Note that the gc logging is NOT asynchronous (from what I’ve gathered so far) - https://stackoverflow.com/a/27652035

Diving deeper

That’s about all you can do from external observation, without generating some sort of performance overhead on your system. Some options from here (that do affect system performance, at least a little bit):

Synthetic Checks

These are timed requests against the system (create an item, update item, perform some operation) that exercise the application and see how it’s performing. This will inject a very slight amount of load on the system, but is likely one of lightest impacts you can have. Another benefit of these is that they can be run from different places (public cloud makes this silly easy now), and you can measure system performance (and user experience) from multiple places around the globe.

JMX Data Scraping

Java provides Java Management Extensions (JMX) which is a set of ‘mbeans’ (Management MBeans – in going with the ‘Java’ theme) that hold a bunch of information about the JVM and how its running. With a few configurations you can enable and expose them to external scraping tools and you can capture information from inside the JVM without incurring very much load, since it’s all built-in and observational as well (I would rate the impact even less than Synthetics above). You can also create your own custom mbeans, and pull information from other providers like Tomcat, some JDBC drivers and other Java-based tools. Once exposed, you can use various collectors, like Telegraf or JMX2Graphite, to send the metrics and data to a storage backend like Graphite or Influx, then use tools like Grafana to visualize those metrics in dashboards.
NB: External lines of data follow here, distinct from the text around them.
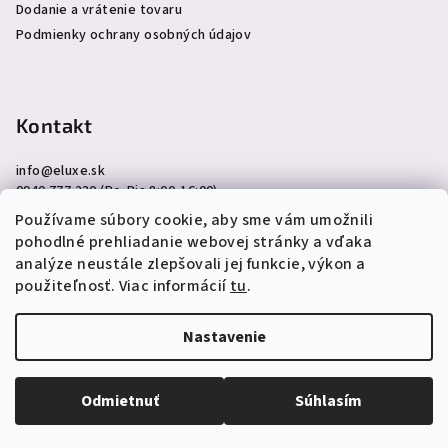
Dodanie a vrátenie tovaru
Podmienky ochrany osobných údajov
Kontakt
info
@
eluxe.sk
0940 777 230 (Po-Pia 8:00-16:00)
Používame súbory cookie, aby sme vám umožnili
pohodlné prehliadanie webovej stránky a vďaka
analýze neustále zlepšovali jej funkcie, výkon a
použiteľnosť. Viac informácií
tu
.
Copyright 2026
eLuxe.sk
. Všetky práva vyhradené.
Upraviť
nastavenie cookies
Nastavenie
Vytvoril Shoptet
Odmietnuť
Súhlasím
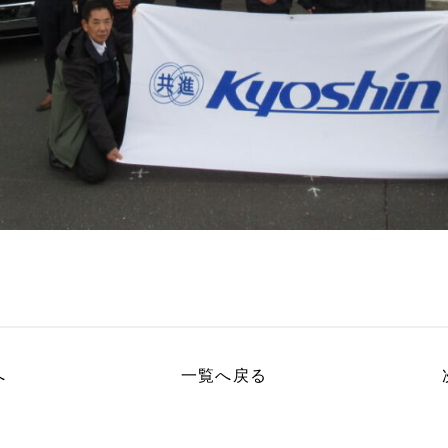
へ
一覧へ
戻る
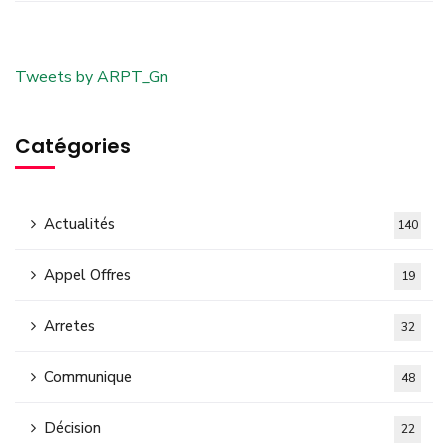
Tweets by ARPT_Gn
Catégories
Actualités
140
Appel Offres
19
Arretes
32
Communique
48
Décision
22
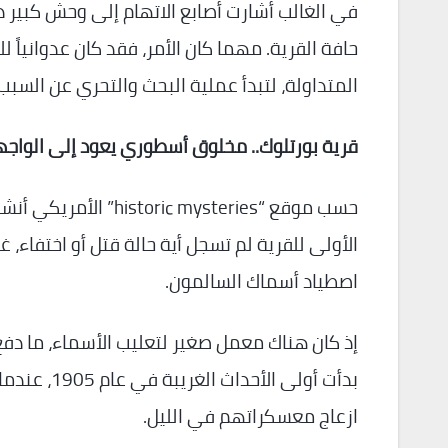
في الغالب أشارت أصابع الاتهام إلى وحش كبير
حافة القرية. مهما كان الأمر، فقد كان عدوانيا
المتداولة، لتبدأ عملية البحث والتحري عن السب
قرية بورتلوك.. مخلوق أسطوري يعود إلى الواج
الأولى للقرية لم تسجل أية حالة قتل أو اختفاء،
اصطياد أسماك السالمون.
إذ كان هناك معمل صغير لتعليب الأسماء، ما دفع ب
بدأت أولى 
ازعاج معسكراتهم في الليل.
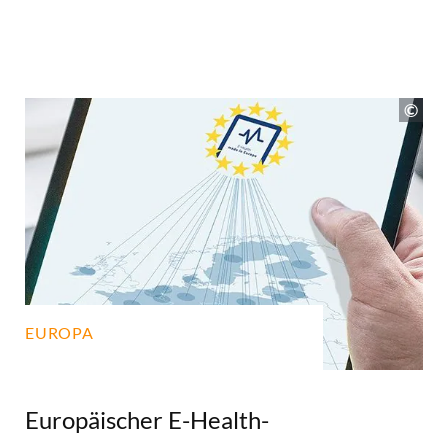
EUROPA
Europäischer E-Health-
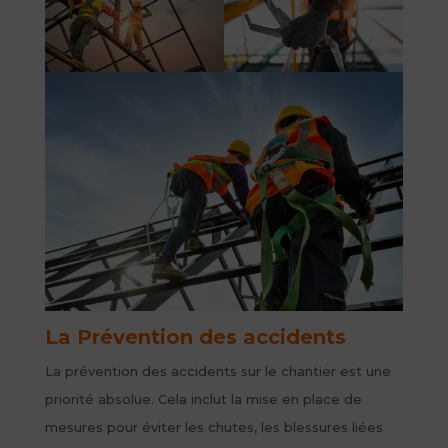
La Prévention des accidents
La prévention des accidents sur le chantier est une
priorité absolue. Cela inclut la mise en place de
mesures pour éviter les chutes, les blessures liées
Application Performance Monitoring (APM)

Here we get a little more complex. You can use tools like Elastic APM, New Relic and Datadog to ‘instrument’ your application, and gain a wealth of information about your application, but that comes as a little more overhead to your running application. This is similar to ‘profiling’ but not quite as impactful, as profiling usually has a much larger overhead, and is really meant for dev stacks to be a very deep check against the systems. APM tools tend to only ‘sample’ a set of requests for that deeper view of data, and tend to be quite ‘light’ in impact these days. The amount of data, information and wisdom that you get here is immense, but very complete as well.

In a followup we’ll talk a little more detail about some of the tools mentioned above, and how they can help both your development cycle, and production observational cycle.